In this new post-corona era, there is a rising interest in technology’s impact on biases in human decisions. Do few or no human interactions reduce and even eliminate culture, racial, and other taste-based biases? In this series of blogs, I hope to provide more understanding on this question by discussing several recent research papers.
The first paper to discuss is D'Acunto et. al. (2020) where they find that automated robo-advising lending tools can reduce culture biases in the peer-to-peer lending process. Moreover, the reduction of cultural biases actually provides sizable economic returns to investors!

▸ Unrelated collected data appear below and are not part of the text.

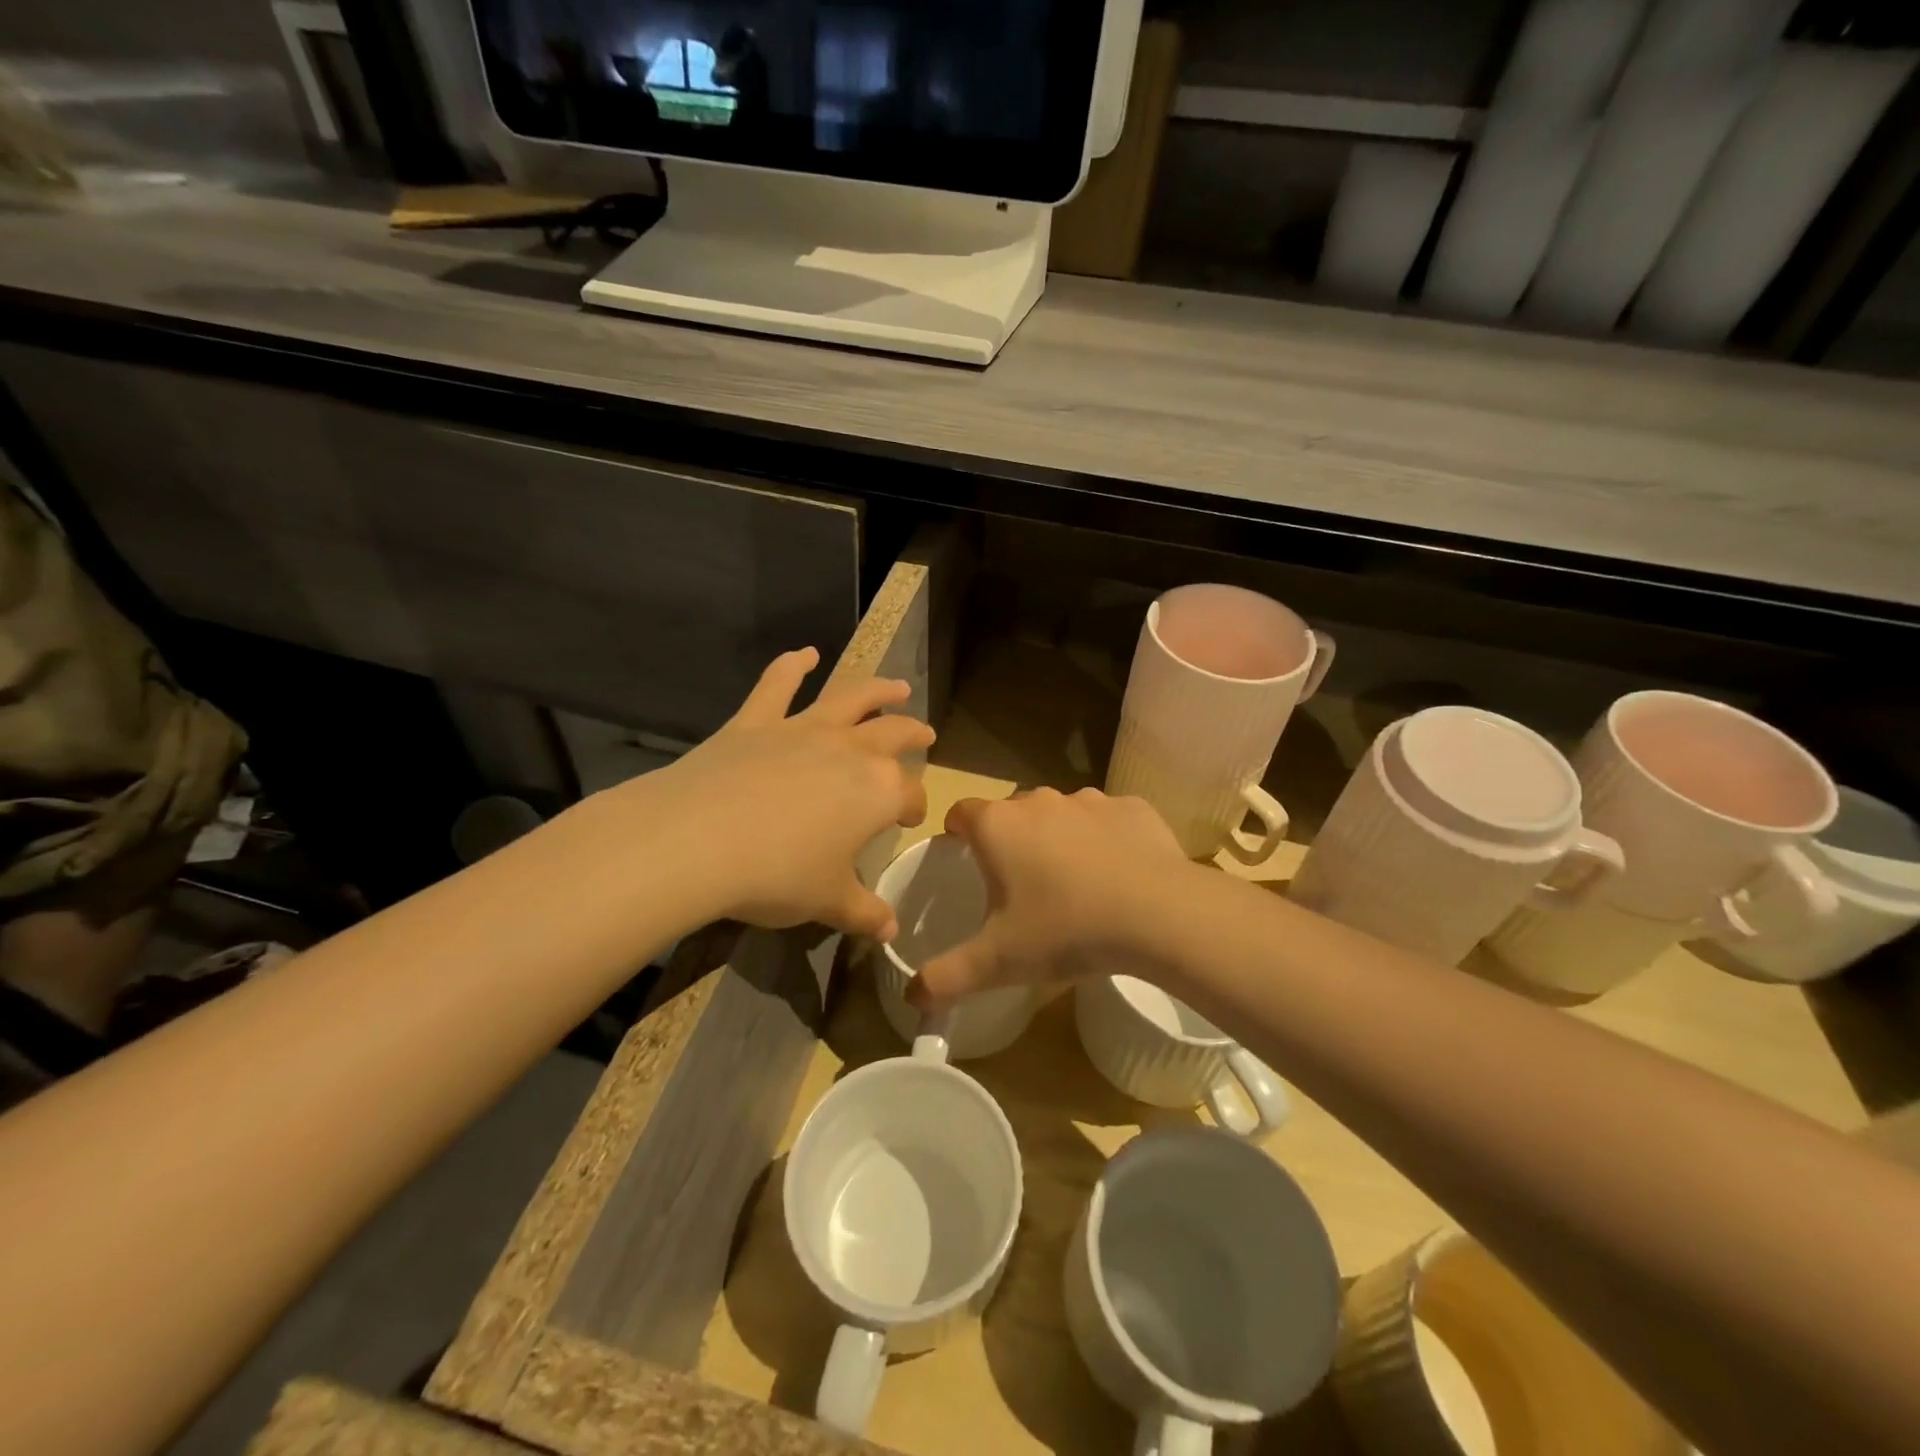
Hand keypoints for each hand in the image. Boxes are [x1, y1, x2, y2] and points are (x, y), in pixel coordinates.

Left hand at [633, 648, 932, 936]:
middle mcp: (850, 750)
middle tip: (925, 735)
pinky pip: (778, 684)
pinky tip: (805, 653)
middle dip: (914, 734)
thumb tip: (890, 932)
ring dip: (878, 690)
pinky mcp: (757, 721)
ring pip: (851, 698)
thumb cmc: (777, 875)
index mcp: (877, 791)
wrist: (698, 841)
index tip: (909, 820)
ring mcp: (803, 729)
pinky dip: (792, 665)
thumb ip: (863, 913)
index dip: (914, 807)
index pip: (909, 794)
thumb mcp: (827, 902)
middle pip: (894, 734)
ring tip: (896, 687)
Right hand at [912, 787, 1186, 1006]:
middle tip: (1019, 883)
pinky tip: (1118, 874)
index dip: (957, 831)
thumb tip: (912, 998)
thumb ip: (946, 978)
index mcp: (998, 826)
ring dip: (1058, 837)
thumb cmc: (1064, 929)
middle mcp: (1039, 800)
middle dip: (1010, 839)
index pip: (961, 812)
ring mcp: (1089, 800)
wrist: (1156, 913)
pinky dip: (1106, 839)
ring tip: (1072, 882)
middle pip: (1012, 812)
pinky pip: (1108, 820)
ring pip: (1061, 813)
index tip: (962, 854)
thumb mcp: (997, 962)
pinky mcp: (1132, 807)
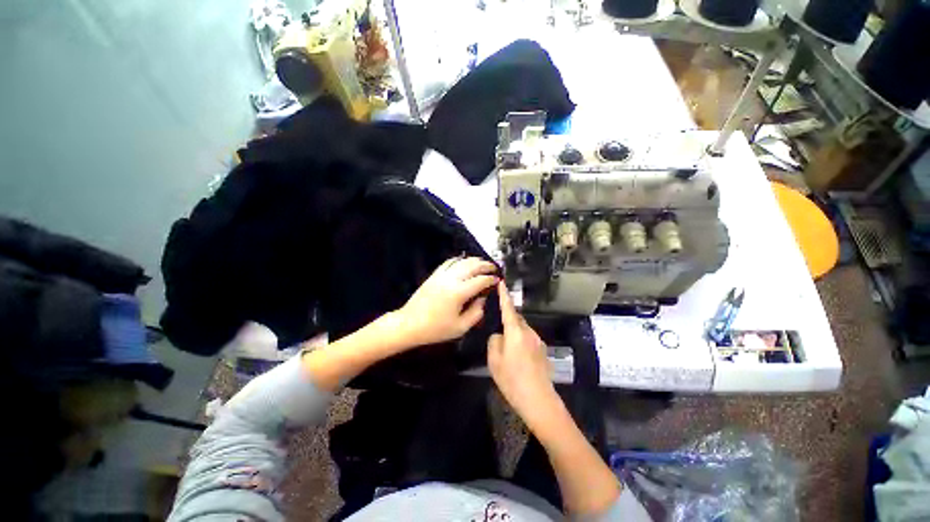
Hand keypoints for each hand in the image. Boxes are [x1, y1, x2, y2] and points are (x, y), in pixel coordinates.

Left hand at [394, 257, 498, 348]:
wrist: (409, 324)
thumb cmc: (435, 329)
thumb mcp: (460, 327)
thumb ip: (476, 313)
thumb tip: (482, 299)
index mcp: (459, 292)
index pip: (481, 280)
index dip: (491, 279)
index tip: (498, 280)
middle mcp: (452, 279)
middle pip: (473, 265)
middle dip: (486, 265)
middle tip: (494, 268)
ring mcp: (442, 275)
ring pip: (461, 261)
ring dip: (474, 260)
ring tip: (482, 263)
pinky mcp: (434, 274)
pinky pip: (449, 262)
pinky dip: (459, 259)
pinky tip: (464, 261)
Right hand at [487, 282, 556, 423]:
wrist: (539, 401)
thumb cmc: (513, 380)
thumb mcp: (494, 361)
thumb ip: (495, 341)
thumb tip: (500, 335)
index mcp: (516, 332)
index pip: (509, 308)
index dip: (504, 295)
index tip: (502, 282)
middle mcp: (529, 332)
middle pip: (517, 319)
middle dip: (508, 319)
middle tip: (498, 329)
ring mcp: (538, 341)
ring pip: (522, 330)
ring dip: (514, 332)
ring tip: (506, 349)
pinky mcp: (543, 350)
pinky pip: (528, 339)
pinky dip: (521, 341)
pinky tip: (517, 357)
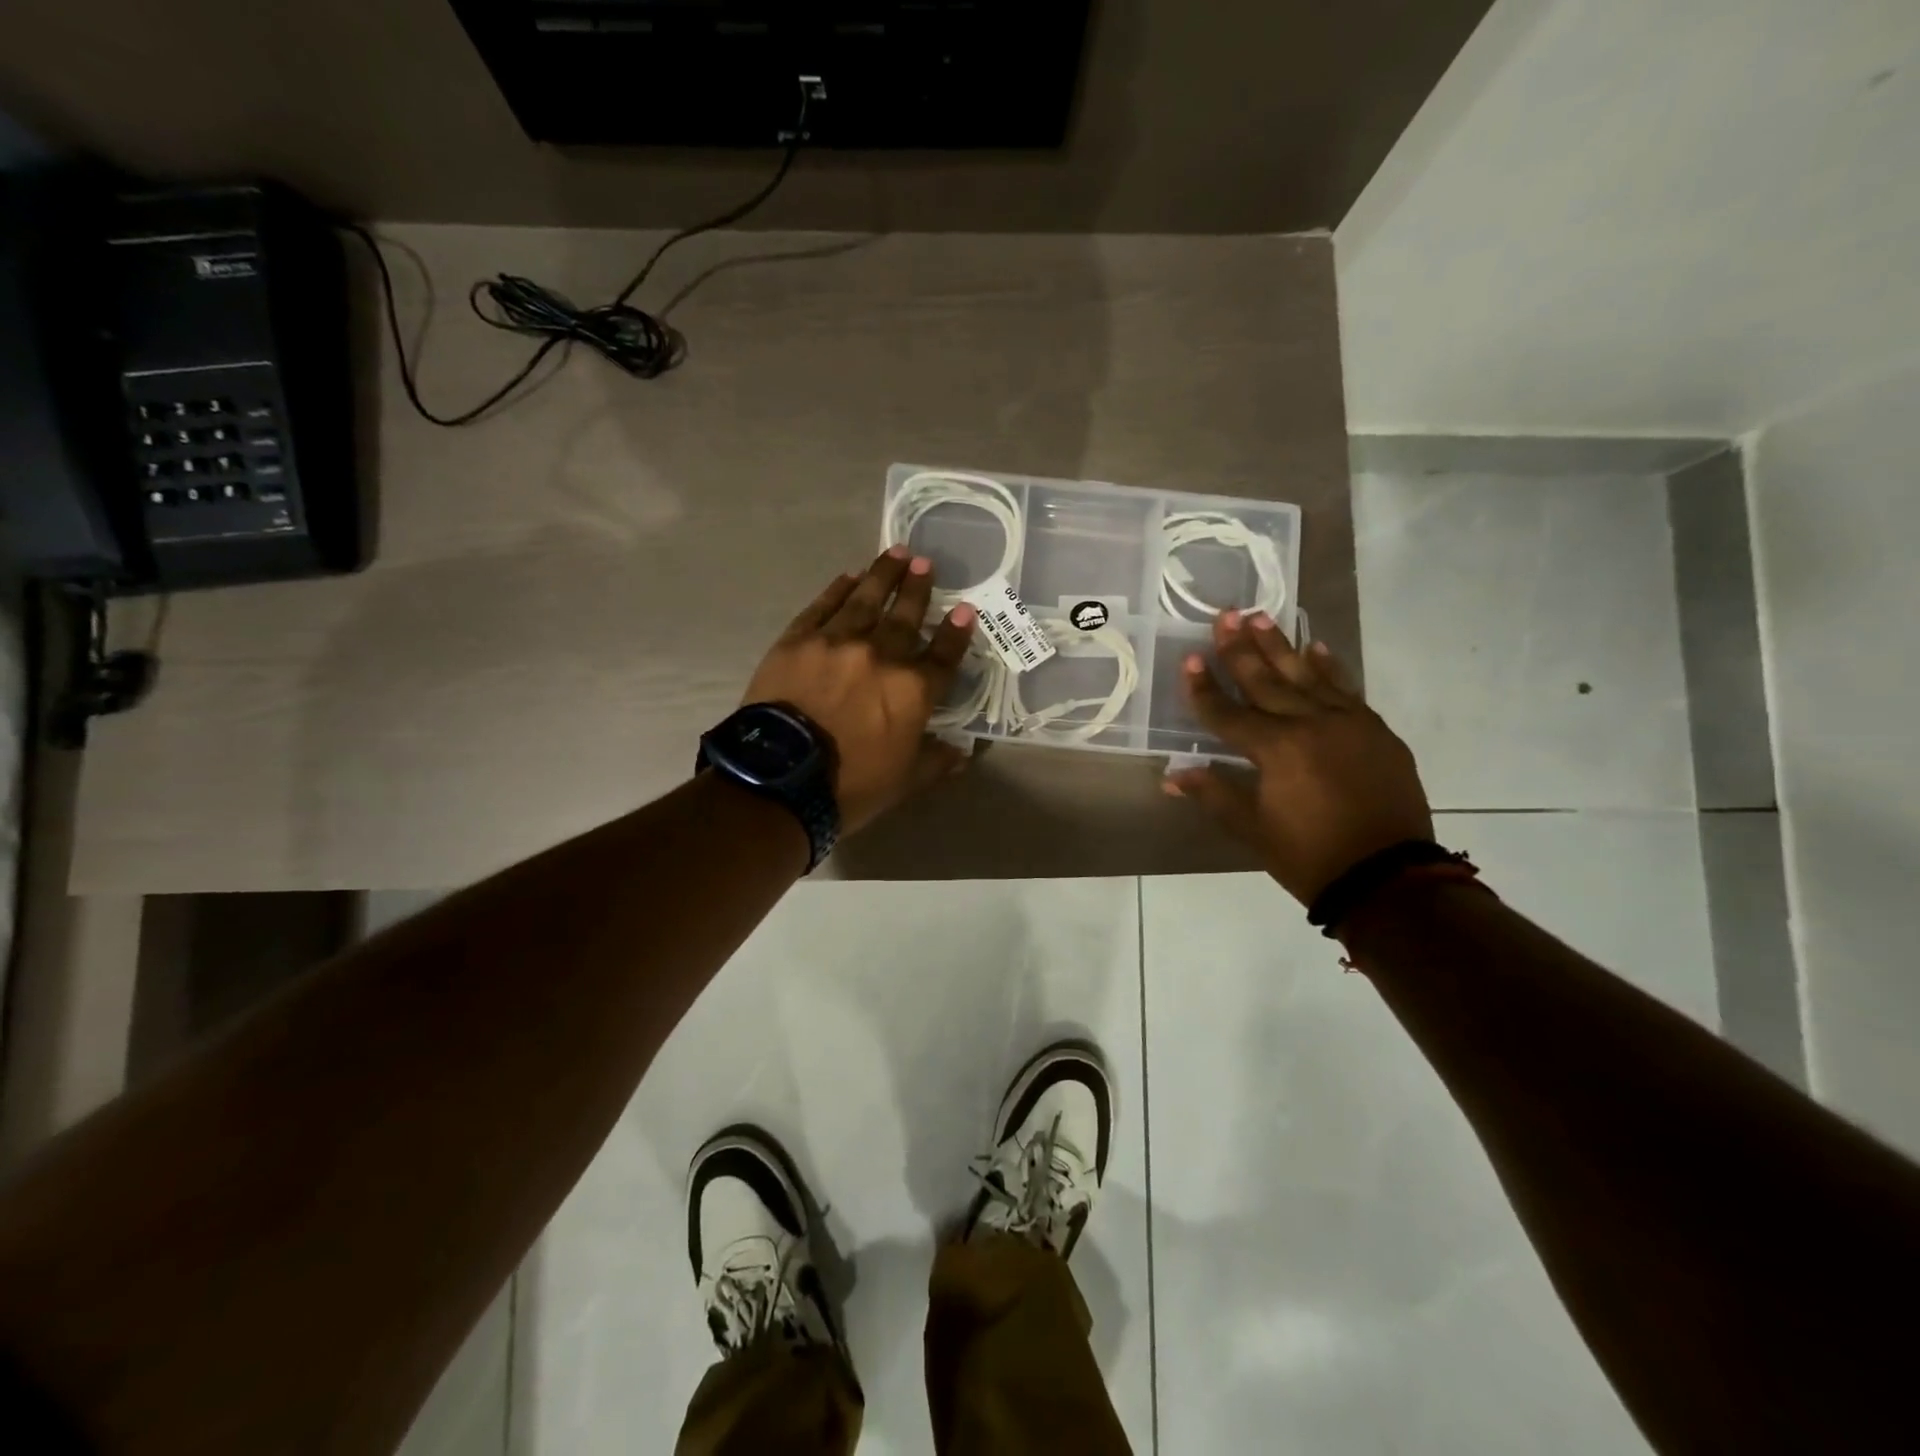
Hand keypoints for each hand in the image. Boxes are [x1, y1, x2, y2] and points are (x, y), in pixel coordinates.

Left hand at [743, 546, 976, 833]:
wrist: (780, 779)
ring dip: (884, 575)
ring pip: (866, 600)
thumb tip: (963, 753)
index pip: (944, 655)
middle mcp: (881, 656)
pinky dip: (838, 589)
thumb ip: (937, 761)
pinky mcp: (798, 640)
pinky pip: (823, 606)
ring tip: (897, 552)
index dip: (957, 632)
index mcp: (913, 690)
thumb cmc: (851, 786)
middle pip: (906, 616)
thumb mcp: (906, 781)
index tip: (966, 610)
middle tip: (926, 563)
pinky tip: (849, 576)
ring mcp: (837, 642)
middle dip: (919, 589)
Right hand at [1165, 610, 1432, 905]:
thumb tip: (1172, 777)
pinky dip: (1330, 668)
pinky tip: (1317, 647)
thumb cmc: (1309, 857)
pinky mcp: (1377, 731)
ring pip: (1307, 676)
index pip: (1227, 712)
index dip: (1203, 688)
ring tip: (1261, 617)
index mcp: (1275, 749)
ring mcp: (1349, 723)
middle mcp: (1310, 724)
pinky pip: (1347, 690)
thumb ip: (1214, 793)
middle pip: (1266, 681)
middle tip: (1225, 615)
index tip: (1188, 659)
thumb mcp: (1253, 829)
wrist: (1389, 878)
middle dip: (1240, 648)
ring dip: (1281, 646)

Discriminating lenders face 32% higher default rates and about 11% lower returns on the loans they issued.
As their study uses a leading P2P platform in India, Faircent, let's first have a brief idea of the cultural bias in India.
https://www.culturalsurvival.org/publications/cultural-survival-quarterly/ethnic-and-religious-conflicts-india
https://www.pewresearch.org/fact-tank/2021/06/29/key-findings-about-religion-in-india/
https://en.wikipedia.org/wiki/Shudra
Their main findings are two folds.
Before investors use robo-advising, they detect two spiking patterns that are indications of culture-based discrimination in the lending process.
- Both Hindu and Muslim lenders tend to favor borrowers of their same religious relative to borrowers of the other group.
- Lenders are less likely to lend to borrowers who tend to be considered as Shudra borrowers.